Highly connected graphs: Opening BBC data

Mike Butcher wants the BBC to open up. To make its data available, to provide lots of APIs, well as he puts it:

Dear BBC,

What we want is your data, a lot more APIs, developer tools and your traffic.
We’ve paid for it already in the license fee.
Now get on with it.

Yours Sincerely,
The UK’s Startups

I do largely agree with Mike’s central premise – the BBC does need to make its data more accessible, it does need to provide more APIs. And as Matt has already noted there are people at the BBC working to open things up. Now I don’t want to get into the debate about what the BBC does well vs what it doesn’t – but I did want to highlight some of the work that the team I work in is doing and to give some perspective on why Mike’s objective isn’t as simply as it might appear.

I work in the “FM&T for A&Mi” bit of the BBC (as James has rechristened it) – in other words the ‘new media’ team embedded within the radio and music department. We’re currently working on a couple of projects (programmes and a revamped music site) that I hope might give some of the UK Startups some of what Mike is after. And in due course we’ll be adding more data that will make more startups happy (hopefully).

So what are we doing? It’s probably easiest to start by looking at the current programmes beta – the objective is to ensure that every programme the BBC broadcasts has a permanent, findable web presence. The site provides data for the eight BBC TV channels, ten national radio stations and the six stations covering Scotland, Northern Ireland and Wales.

To enable the sharing of this data in a structured way, we are using the linked data approach to connect and expose resources i.e. using web technologies (URLs and HTTP etc.) to identify and link to a representation of something, and that something can be person, a programme or an album release. These resources also have representations which can be machine-processable (through the use of RDF, Microformats, RDFa, etc.) and they can contain links for other web resources, allowing you to jump from one dataset to another.

OK so that’s the theory – what are we doing?

Currently the pages are marked up with microformats: hCalendar on the schedule views and hCard for cast and crew on episode pages. That’s OK – but hardly the APIs that Mike is after. But what’s coming very soon will hopefully be a bit closer to the mark. Our plan is to make all resources available in a variety of formats: XML, Atom, RSS 2, JSON, YAML, RDF etc. (We’ll announce these on Backstage as they become available.)

And to help folk get direct access to the actual data backing BBC Programmes, we designed a Semantic Web ontology covering programmes data, The Programmes Ontology. This ontology provides web identifiers for concepts such as brand, series, or episode and is released under a creative commons license so anyone can use it.

But there are limitations of such a web interface.

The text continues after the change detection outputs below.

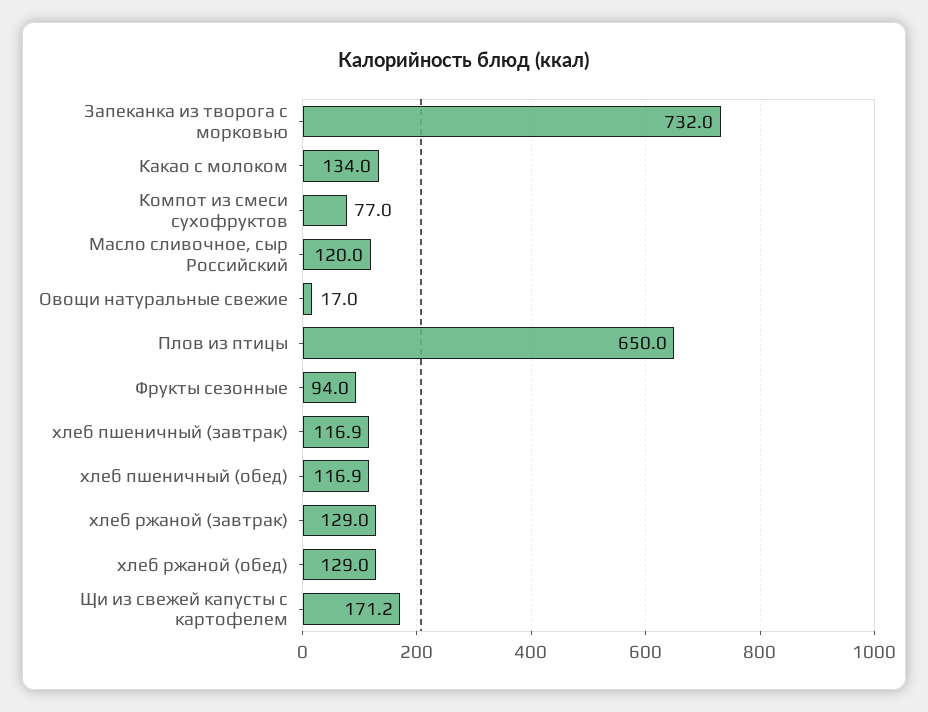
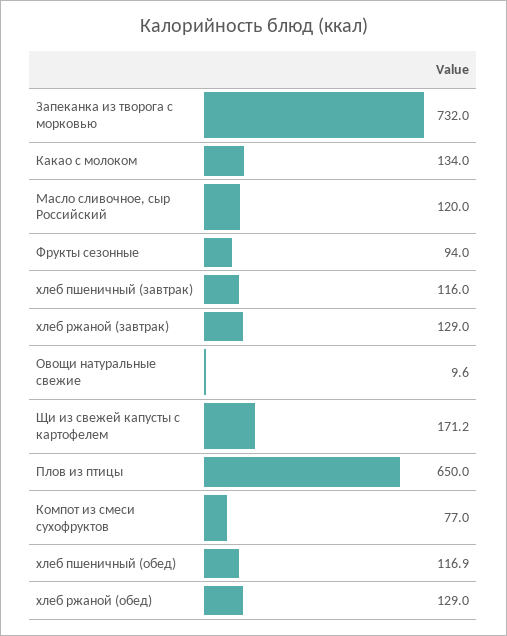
  {
    "Запеканка из творога с морковью": 732,
    "Какао с молоком": 134,
    "Компот из смеси сухофруктов": 77,
    "Масло сливочное, сыр Российский": 120,
-   "Овощи натуральные свежие": 17,
+   "Овощи натуральные свежие": 9.6,
    "Плов из птицы": 650,
    "Фрукты сезонные": 94,
-   "хлеб пшеничный (завтрак)": 116.9,
+   "хлеб пшеничный (завтрак)": 116,
    "хлеб пшеничный (обед)": 116.9,
    "хлеб ржаной (завтрак)": 129,
    "хлеб ржаной (обед)": 129,
    "Щи из свежей капусты с картофелем": 171.2
  }

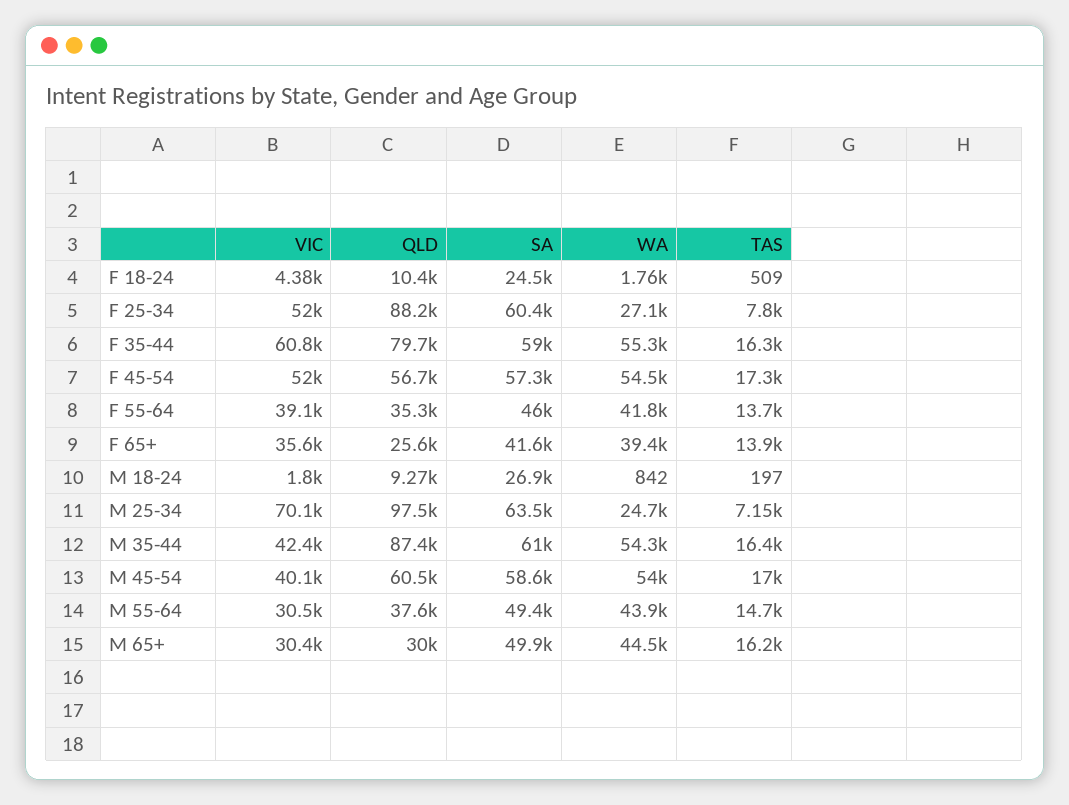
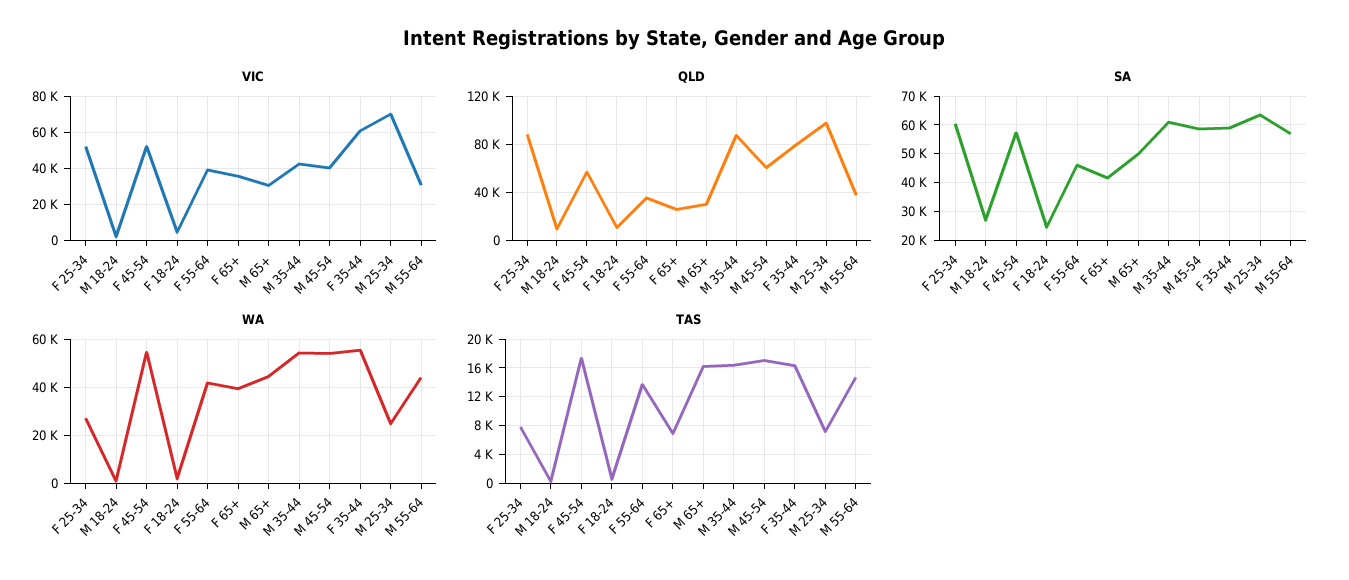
  {
    "VIC": {
      "F 18-24": 4380,
      "F 25-34": 52000,
      "F 35-44": 60800,
      "F 45-54": 52000,
      "F 55-64": 39100,
      "F 65+": 35600,
      "M 18-24": 1800,
      "M 25-34": 70100,
      "M 35-44": 42400,
      "M 45-54": 40100,
      "M 55-64": 30500,
      "M 65+": 30400
    },
    "QLD": {
      "F 18-24": 10400,
      "F 25-34": 88200,
      "F 35-44": 79700,
      "F 45-54": 56700,
      "F 55-64": 35300,
      "F 65+": 25600,
      "M 18-24": 9270,
      "M 25-34": 97500,
      "M 35-44": 87400,
      "M 45-54": 60500,
      "M 55-64": 37600,
      "M 65+": 30000
    },
    "SA": {
      "F 18-24": 24500,
      "F 25-34": 60400,
      "F 35-44": 59000,
      "F 45-54": 57300,
      "F 55-64": 46000,
      "F 65+": 41600,
      "M 18-24": 26900,
      "M 25-34": 63500,
      "M 35-44": 61000,
      "M 45-54": 58600,
-     "M 55-64": 49400,
+     "M 55-64": 57500,
      "M 65+": 49900
    },
    "WA": {
      "F 18-24": 1760,
      "F 25-34": 27100,
      "F 35-44": 55300,
      "F 45-54": 54500,
      "F 55-64": 41800,
      "F 65+": 39400,
      "M 18-24": 842,
      "M 25-34": 24700,
      "M 35-44": 54300,
      "M 45-54": 54000,
      "M 55-64": 43900,
      "M 65+": 44500
    },
    "TAS": {
      "F 18-24": 509,
      "F 25-34": 7800,
      "F 35-44": 16300,
      "F 45-54": 17300,
      "F 55-64": 13700,
-     "F 65+": 13900,
+     "F 65+": 7000,
      "M 18-24": 197,
      "M 25-34": 7150,
      "M 35-44": 16400,
      "M 45-54": 17000,
      "M 55-64": 14700,
      "M 65+": 16200
    }
  }

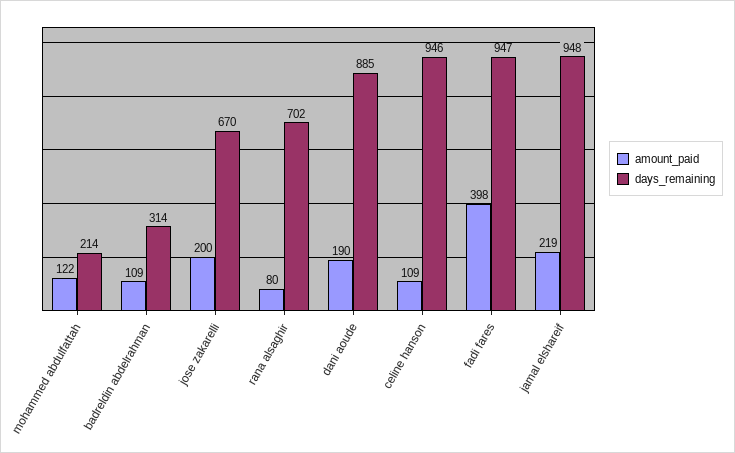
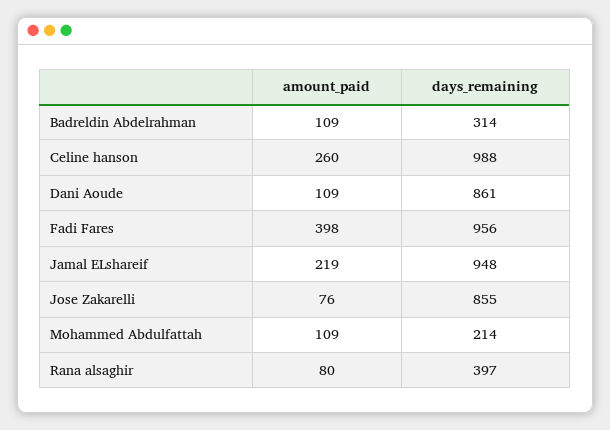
  {
    "amount_paid": {
-     "mohammed abdulfattah": 122,
+     "mohammed abdulfattah": 109,
      "badreldin abdelrahman": 109,
-     "jose zakarelli": 200,
+     "jose zakarelli": 76,
      "rana alsaghir": 80,
-     "dani aoude": 190,
+     "dani aoude": 109,
-     "celine hanson": 109,
+     "celine hanson": 260,
      "fadi fares": 398,
      "jamal elshareif": 219
    },
    "days_remaining": {
      "mohammed abdulfattah": 214,
      "badreldin abdelrahman": 314,
-     "jose zakarelli": 670,
+     "jose zakarelli": 855,
-     "rana alsaghir": 702,
+     "rana alsaghir": 397,
-     "dani aoude": 885,
+     "dani aoude": 861,
-     "celine hanson": 946,
+     "celine hanson": 988,
-     "fadi fares": 947,
+     "fadi fares": 956,
      "jamal elshareif": 948
    }
  }

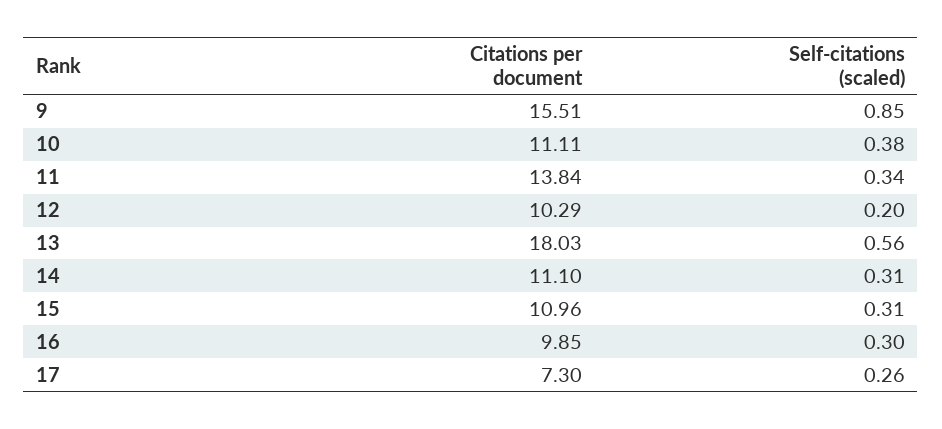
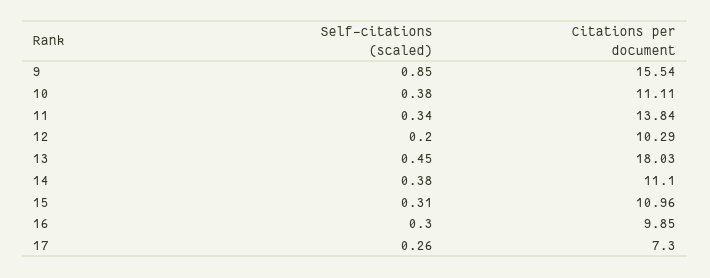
  {
    "Citations per document": {
-     "9": 15.51,
+     "9": 15.54,
      "10": 11.11,
      "11": 13.84,
      "12": 10.29,
      "13": 18.03,
      "14": 11.1,
      "15": 10.96,
      "16": 9.85,
      "17": 7.3
    },
    "Self-citations (scaled)": {
      "9": 0.85,
      "10": 0.38,
      "11": 0.34,
      "12": 0.2,
-     "13": 0.56,
+     "13": 0.45,
-     "14": 0.31,
+     "14": 0.38,
      "15": 0.31,
      "16": 0.3,
      "17": 0.26
    }
  }

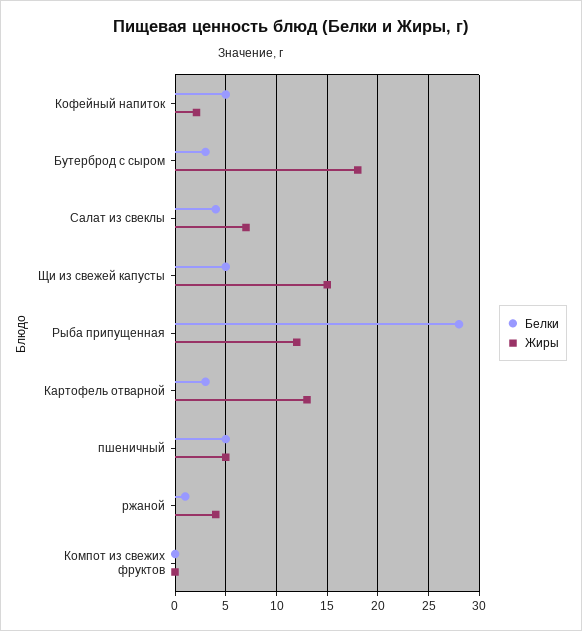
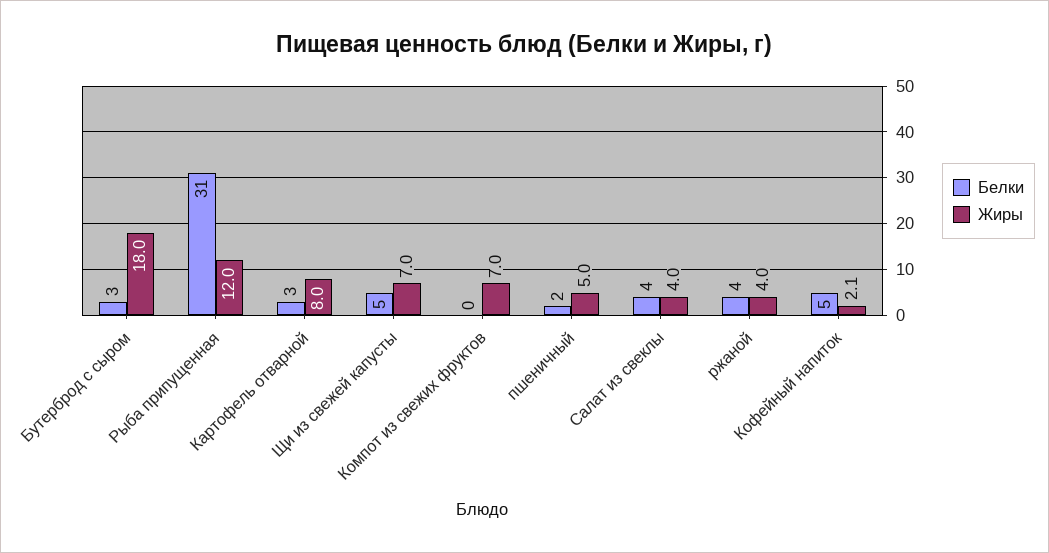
  {
    "Белки": {
      "Кофейный напиток": 5,
      "Бутерброд с сыром": 3,
      "Салат из свеклы": 4,
      "Щи из свежей капусты": 5,
-     "Рыба припущенная": 28,
+     "Рыба припущенная": 31,
      "Картофель отварной": 3,
-     "пшеничный": 5,
+     "пшеничный": 2,
-     "ржаной": 1,
+     "ржаной": 4,
      "Компот из свежих фруктов": 0
    },
    "Жиры": {
      "Кофейный напиток": 2.1,
      "Бутерброд с сыром": 18,
-     "Салат из свеклы": 7,
+     "Салат из свеклы": 4,
-     "Щи из свежей капусты": 15,
+     "Щи из свежей капусты": 7,
      "Рыба припущенная": 12,
-     "Картофель отварной": 13,
+     "Картофель отварной": 8,
      "пшеничный": 5,
      "ржаной": 4,
-     "Компот из свежих фруктов": 0
+     "Компот из свежих фруктов": 7
    }
  }

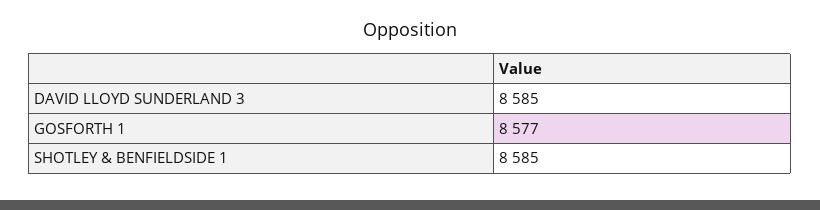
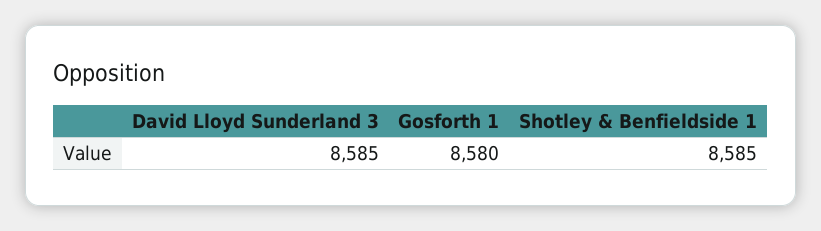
  {
    "DAVID LLOYD SUNDERLAND 3": 8585,
-   "GOSFORTH 1": 8577,
+   "GOSFORTH 1": 8580,
    "SHOTLEY & BENFIELDSIDE 1": 8585
  }

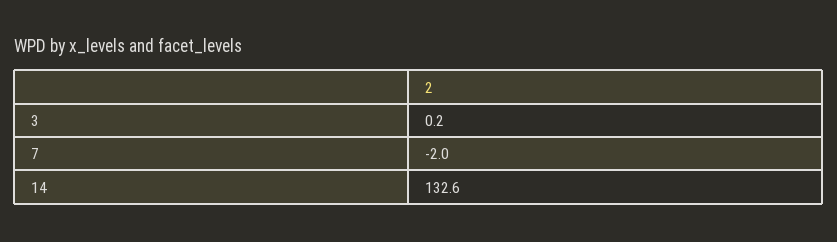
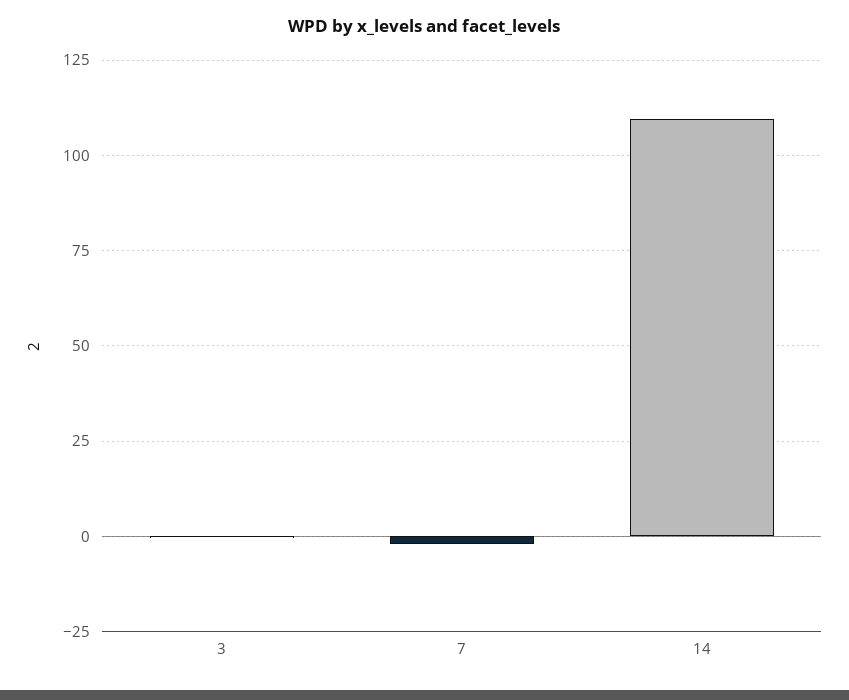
  {
    "3": 0.2,
    "7": -2,
-   "14": 132.6
+   "14": 110
  }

To provide a more expressive API we are also investigating using D2R Server, a Java application for mapping relational databases to RDF to make the data accessible through SPARQL. SPARQL allows you to carry out more complex queries than would be possible with simple RDF representations of the resources – think of SPARQL as SQL for the semantic web. It allows you to semantically connect to external data sources such as DBpedia to provide extra information that is not present in our dataset, such as date and place of birth of cast members.

So what about music data? We’re not as far ahead with this work as we are with programmes but you still shouldn’t have to wait too long.

As I’ve written about before we are using MusicBrainz to provide GUIDs for artists and releases and; to give us core metadata about those music resources. The use of MusicBrainz IDs means that we can relate all the BBC resources about an artist together; and others who also use these GUIDs (e.g. metaweb) can use them to find our resources.

In terms of making the data accessible – it’s a similar story to programmes. We’re currently marking up relevant pages with microfromats (hReview and hCard) but the plan is to publish BBC music resources in a variety of different representations (XML, Atom, RSS 2, JSON, APML etc.)

What resources are we talking about? In addition to the core data from MusicBrainz we’re also talking about album reviews (released under a Creative Commons License) and data from our music programmes, for example:

  • views aggregating the artists played on each station into both charts (most played that day, week and since the prototype started running) and artist clouds;
  • programme views which are similar to the station aggregation views but for each programme and links through to each episode;
  • programme episodes with track listings which link through to artist pages;
  • artist pages with biographies pulled in from Wikipedia (MusicBrainz include links to Wikipedia) and links back to the programmes that have featured that artist.
  • And much more…

As you can see we’re not only making the data available as discrete resources we are also linking them together – and making that data available in both human readable and machine readable views. This is a big job – it involves a lot of data, a lot of systems (both web and production systems) and it all needs to work under a high load.

And what about the future? As Michael recently presented at the Semantic Camp our plans are to join programmes, music, events, users and topics. All available on the web, for ever, for people to explore and open for machines to process. If you would like to find out more then Nick and I will be discussing this further at XTech next month in Dublin.

So I hope, in our way we are ‘getting on with it’ – sorry for the delay.

Photo: Please open door slowly, by splorp. Used under licence.